[Collected data]
+++++

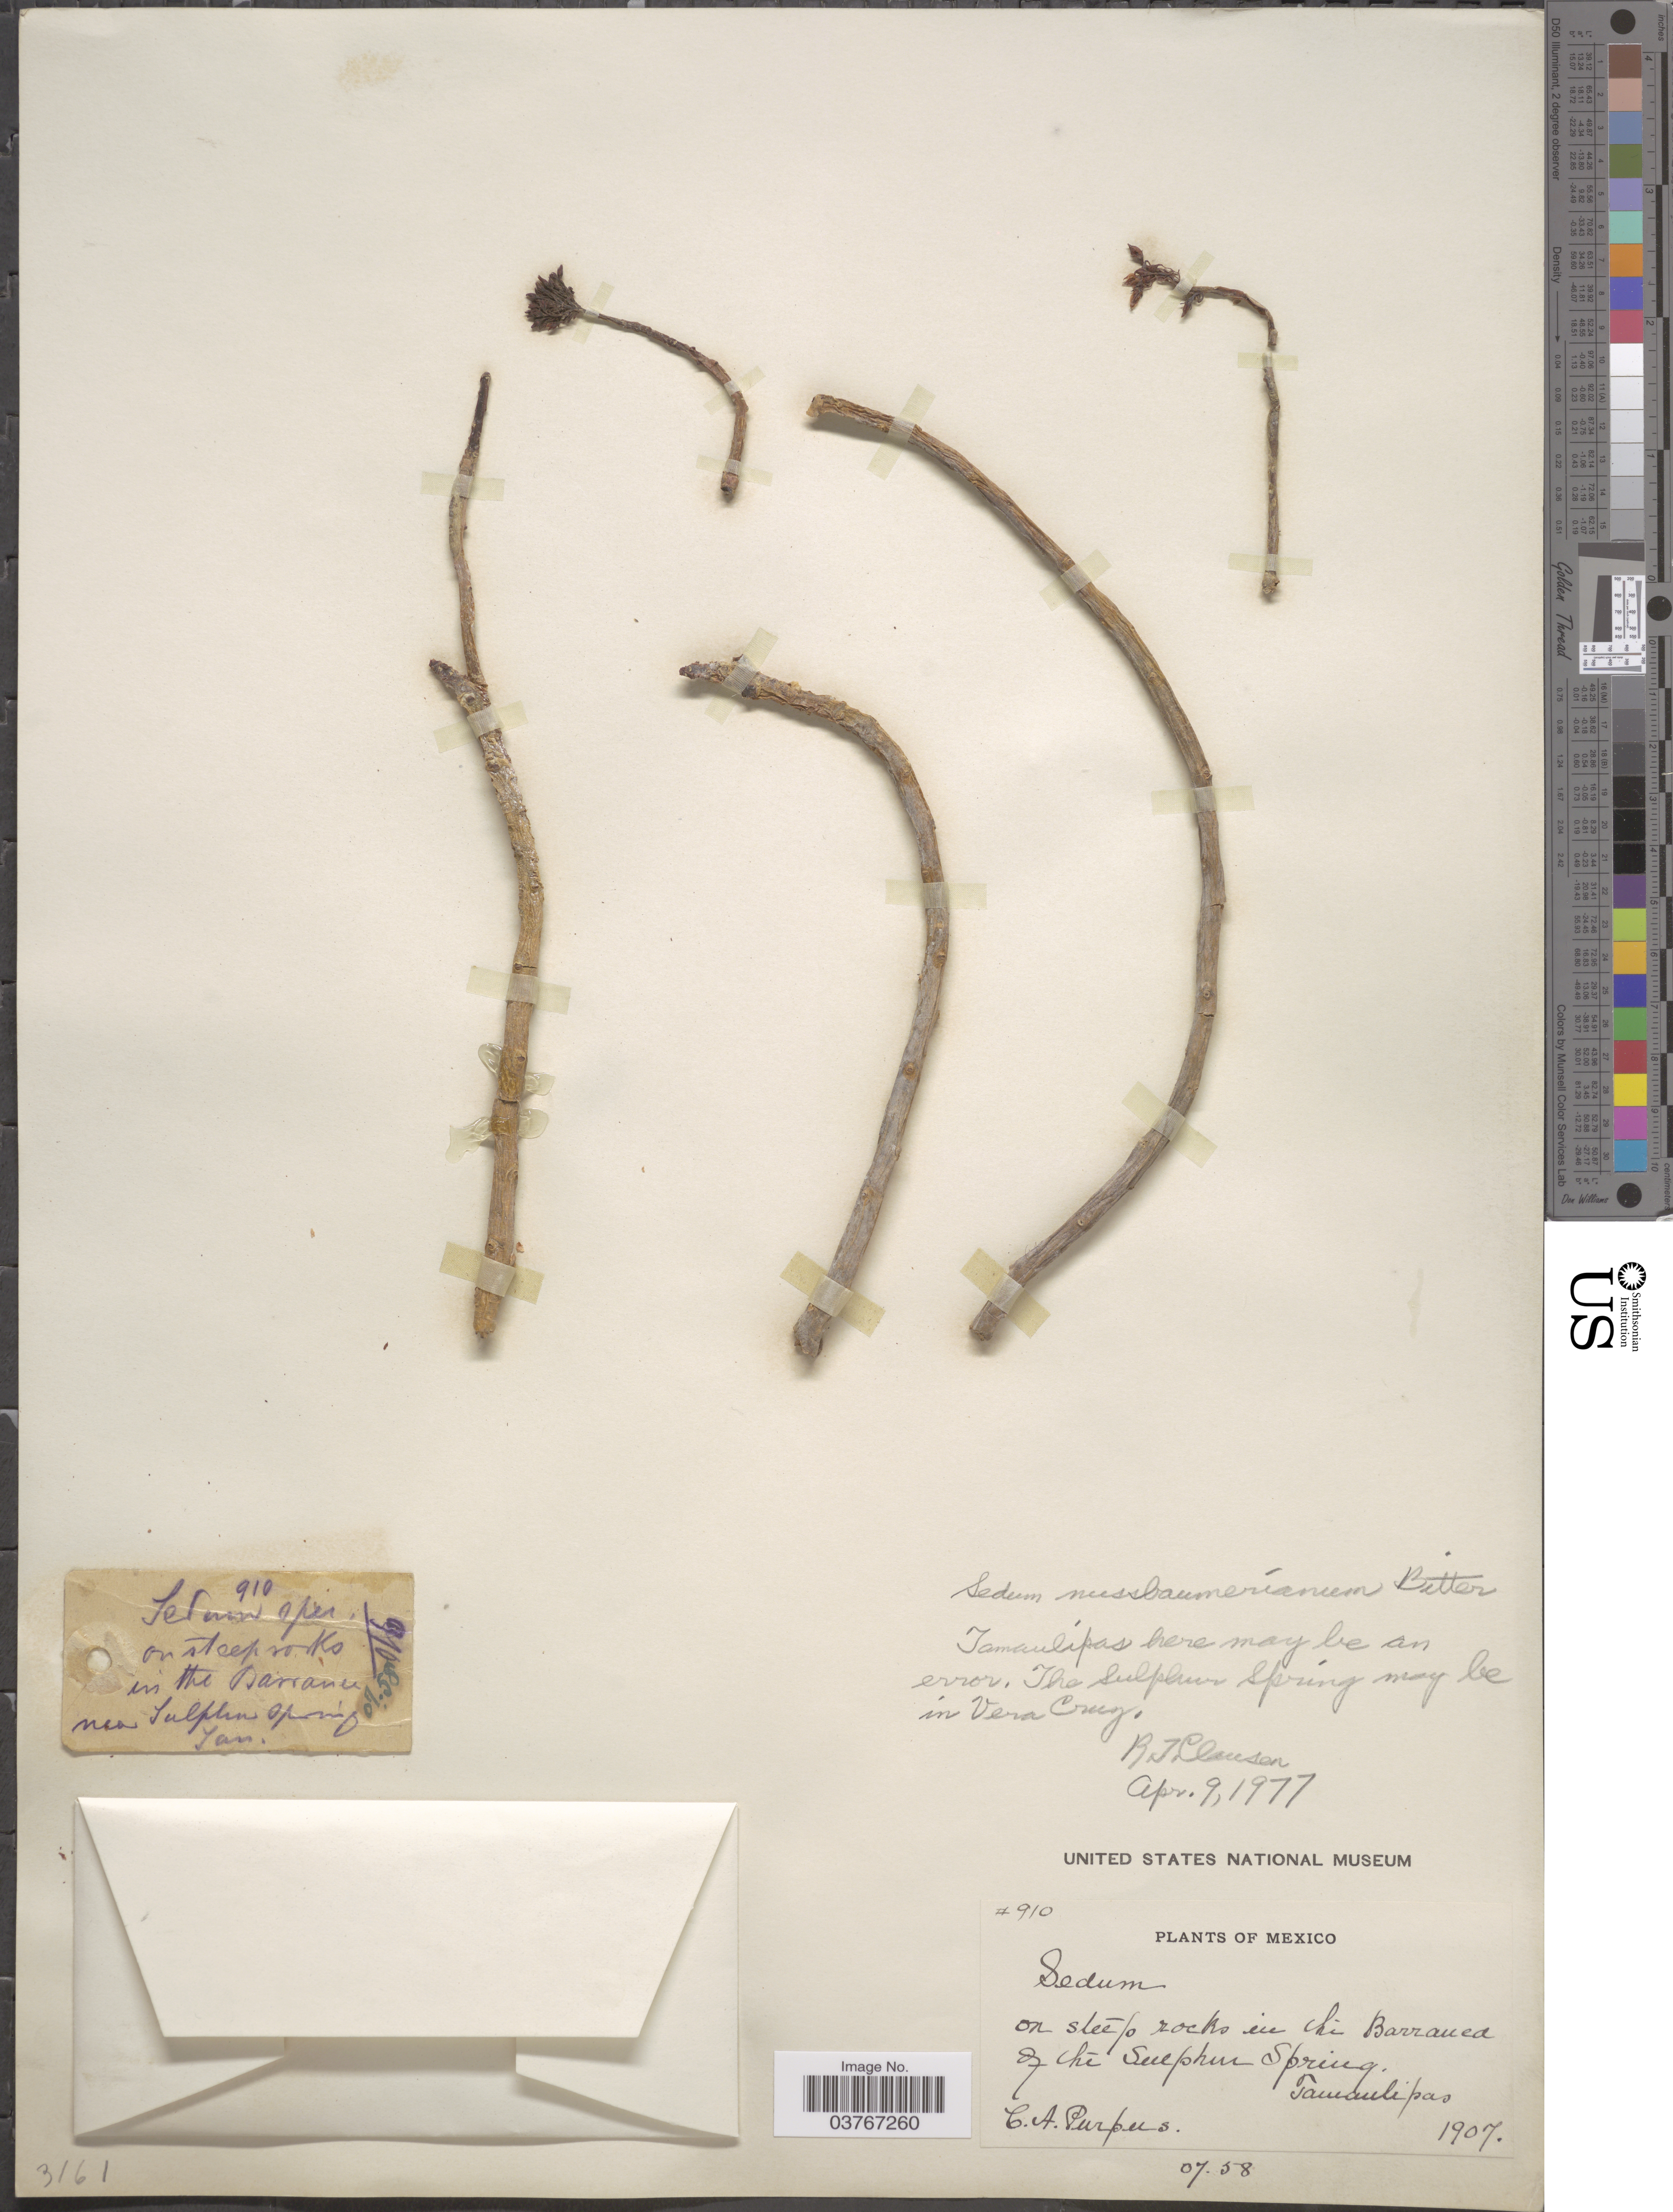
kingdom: Plantae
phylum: Tracheophyta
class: Magnoliopsida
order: Saxifragales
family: Crassulaceae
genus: Sedum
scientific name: Sedum nussbaumerianum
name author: Bitter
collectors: C. A. Purpus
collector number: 910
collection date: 1907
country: Mexico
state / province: Tamaulipas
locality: On steep rocks in the Barranca of the Sulphur Spring.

+++++

> _What the task requires_
Pull every line of text from the records above, reproducing each one word for word and omitting the pictures.

> _Output for this task_
kingdom: Plantae
phylum: Tracheophyta
class: Magnoliopsida
order: Saxifragales
family: Crassulaceae
genus: Sedum
scientific name: Sedum nussbaumerianum
name author: Bitter
collectors: C. A. Purpus
collector number: 910
collection date: 1907
country: Mexico
state / province: Tamaulipas
locality: On steep rocks in the Barranca of the Sulphur Spring.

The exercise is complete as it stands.